2

I am working with data that is represented using the following basic syntax:

a→b→c

EDIT

This is used to describe a spatiotemporal relation of alteration assemblages around an ore deposit. An alteration assemblage can either be spatially or temporally related to the mineralisation of a deposit, which could be constructed as such

(a[proximal]→b→c[distal])[early]→(d[proximal]→e→f[distal])[late]

Both the groups a, b, c and d, e, f are spatial relations to the ore deposit, and these two groups can be temporally related to each other. These can get more complex, in full they often look like this:

(ksp-cal-cpx±anr [early] → cpx-act-scp-cal-mt±adr±tm±all±ap±bt±ksp → chl-ep-cal-cp-py-mt [late]) [proximal] → cpx±amp±scp → qtz-hm-ab-ser-cal±scp±py±po±fl [distal]

(Note: the 'proximal', 'distal', 'early', and 'late' descriptors in square brackets are often, but not always, present. The syntax like 'ksp-cal-cpx±anr' is a mineral assemblage, which I have abstracted away with a, b, c, etc in my examples)

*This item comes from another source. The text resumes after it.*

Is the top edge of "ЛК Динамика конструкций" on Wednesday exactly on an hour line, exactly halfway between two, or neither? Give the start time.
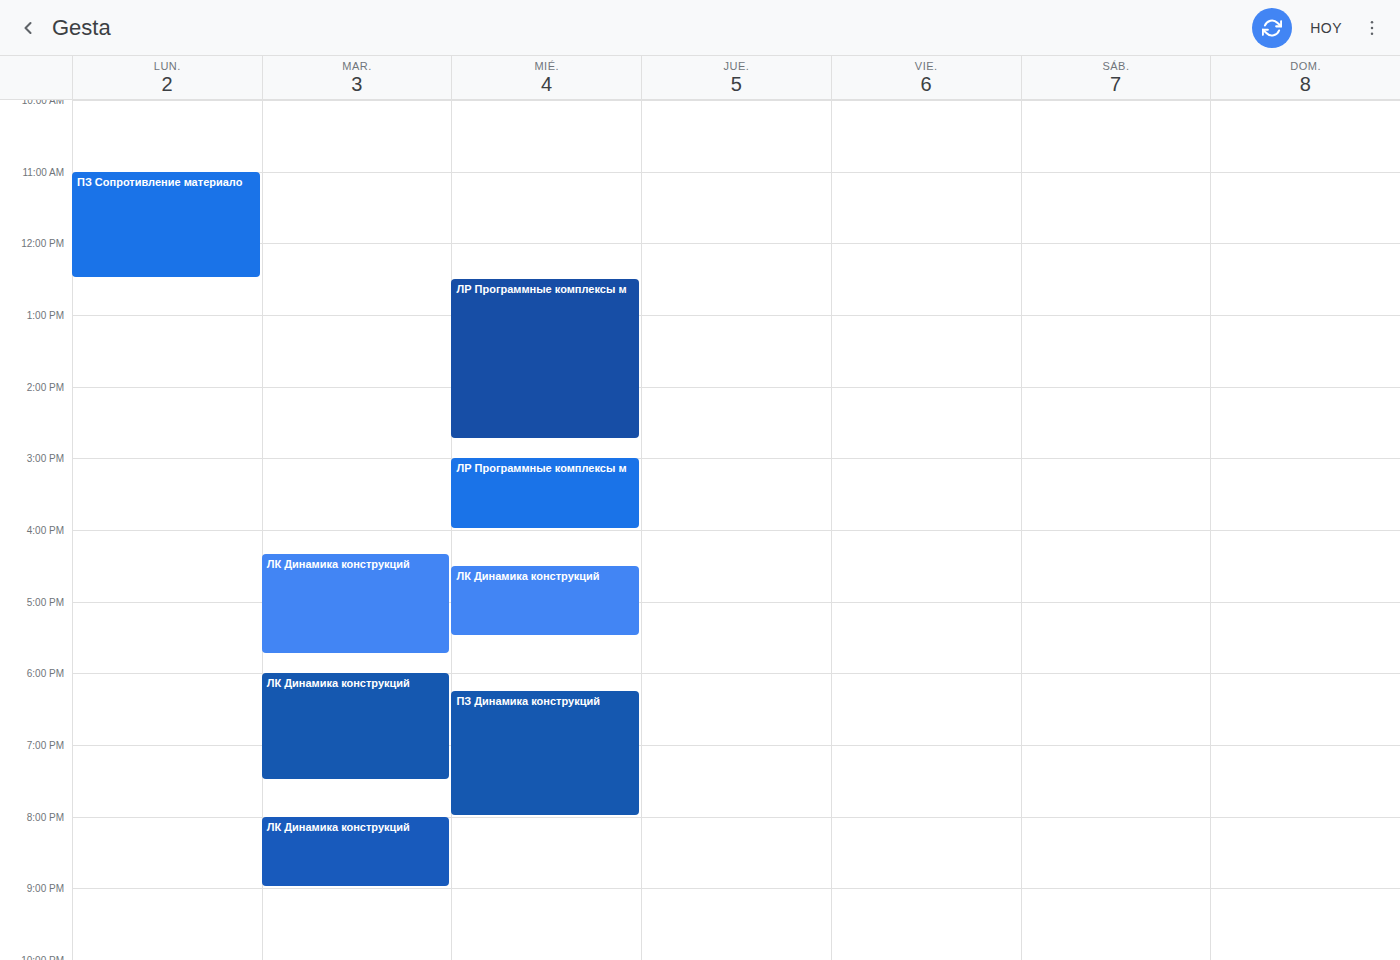
4:30 PM -- halfway between the 4 PM and 5 PM lines.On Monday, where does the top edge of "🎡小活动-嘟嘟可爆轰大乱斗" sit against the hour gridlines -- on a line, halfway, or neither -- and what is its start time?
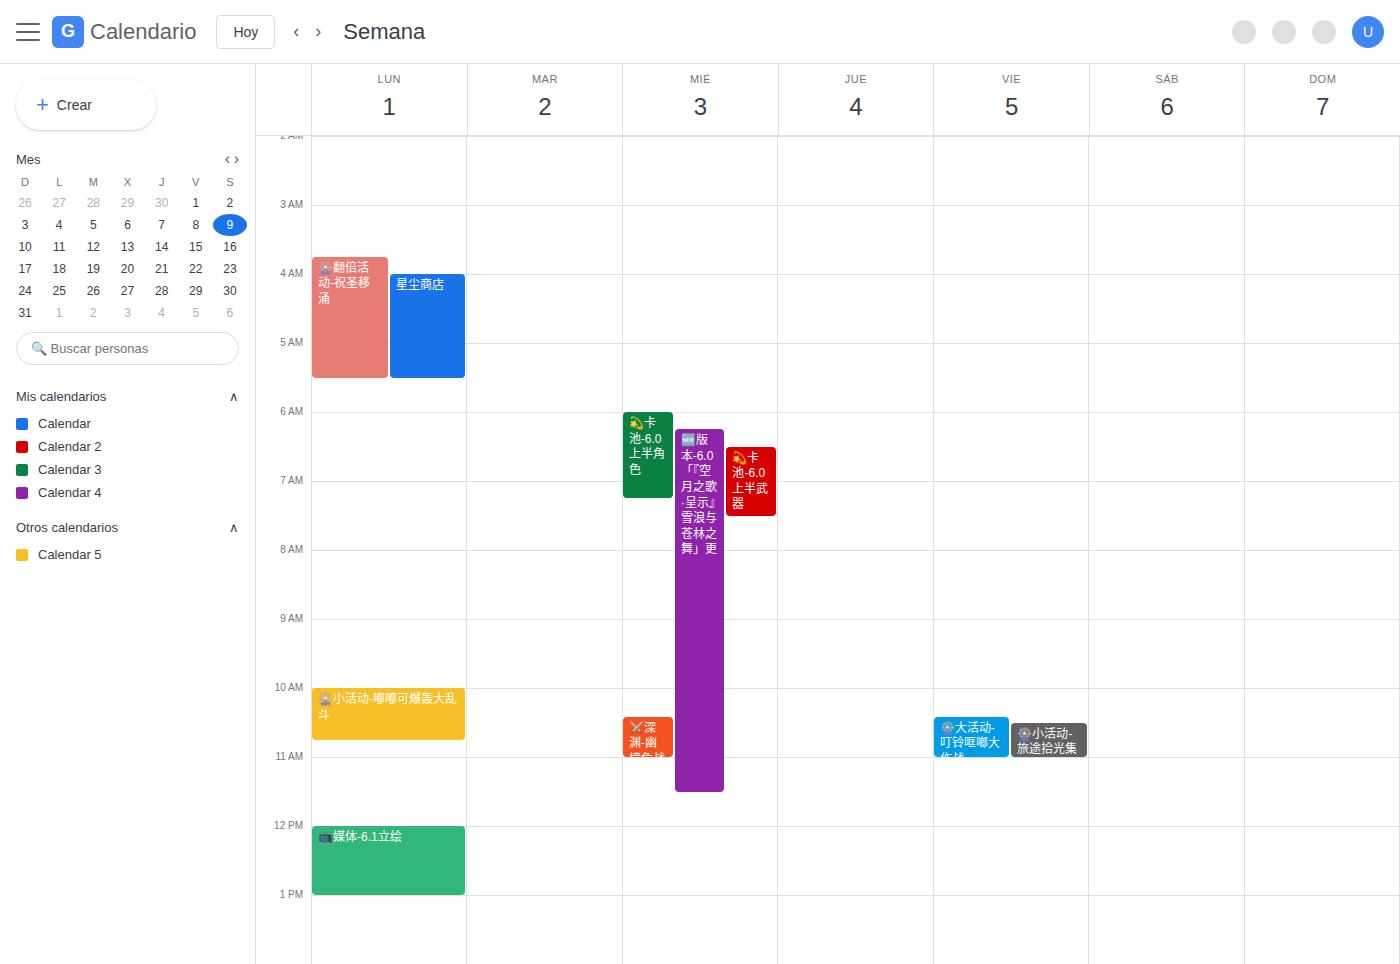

In my table I represent a→b→c in the following way

ID TERM PARENT GROUP_LEVEL
1 a 1
2 b 1 1
3 c 2 1

Sometimes these data can have nested groups, eg

a→(b→c)

I indicate the change of level of these groups using the fourth column GROUP_LEVEL

ID TERM PARENT GROUP_LEVEL
4 a 1
5 b 4 2
6 c 5 2

The nesting can potentially get more complex, eg

a→((b→c)→d→(e→f))

The table is then structured as follows:

ID TERM PARENT GROUP_LEVEL
7 a 1
8 b 7 3
9 c 8 3
10 d 8 2
11 e 10 3
12 f 11 3

I've tried using the following SQL, but cannot get it to work

with hierarchical_terms as
(select 
CONNECT_BY_ROOT id as id,
level as term_level,
term,
group_level,
connect_by_isleaf leaf_node,
row_number()
               over (PARTITION BY CONNECT_BY_ROOT id, group_level ORDER BY term nulls last) as group_order
from test_groupings tg

connect by prior tg.id =  tg.parent start with parent is null

)
select id,
listagg (
    case when term_level =1 then 
        term
    when term_level > 1 then

        case when group_level > 1 and group_order = 1 then
            '→('||term
   
        when  group_level > 1 and leaf_node = 1 then
           '→'|| term || ')'
        else 
            '→'||term
        end
    end, 
 '')   as terms 
    
    from hierarchical_terms
group by id

However this doesn't quite work, row in bold is not formatted the way I like it.

ID TERMS
1 a→b→c
4 a→(b→c)
7 a→(d→(b→c)→e→f)

What I want is for each 'group level' to be encapsulate by parentheses, and then connected by their hierarchical relations. But I can't seem to achieve this no matter what I try.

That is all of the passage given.